#### Problem requirements
When the string "Όταν" appears in a line of the records, show the whole line.

Provided data START

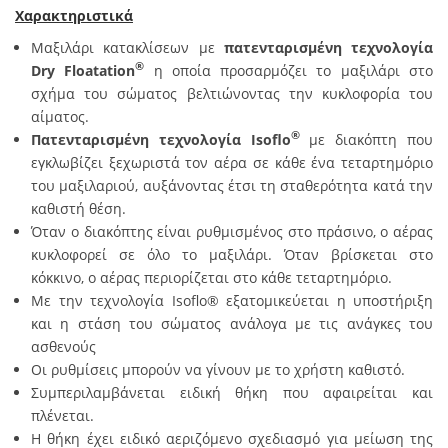
Χαρακτηριστικά
Μαξιλάρι κατακλίσεων με
πατενταρισμένη τεχνολογία
®
Dry Floatation
η οποία προσαρμόζει το μαξιλάρι στο
σχήμα του σώματος βελτιώνοντας την κυκλοφορία του
αίματος.
®
Πατενταρισμένη τεχνολογία Isoflo
με διακόπτη που
εγκλωβίζει ξεχωριστά τον αέρα σε κάθε ένα τεταρτημόριο
του μαξιλαριού, αυξάνοντας έτσι τη σταθερότητα κατά την
καθιστή θέση.
Όταν ο διακόπτης είναι ρυθμισμένος στο πράσινο, ο αέρας
κυκλοφορεί σε όλο το μαξιλάρι. Όταν βρίσκεται στο
κόκκινο, ο αέρας περιορίζεται στο κάθε τεταρτημόριο.
Με την τεχνολογία Isoflo® εξατομικεύεται η υποστήριξη
και η στάση του σώματος ανάλογα με τις ανάγκες του
ασθενούς
Οι ρυθμίσεις μπορούν να γίνουν με το χρήστη καθιστό.
Συμπεριλαμβάνεται ειδική θήκη που αφαιρείται και
πλένεται.
Η θήκη έχει ειδικό αεριζόμενο σχεδιασμό για μείωση της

Provided data END

#### Output for this exercise
Όταν ο διακόπτης είναι ρυθμισμένος στο πράσινο, ο αέρας
κυκλοφορεί σε όλο το μαξιλάρι. Όταν βρίσκεται στο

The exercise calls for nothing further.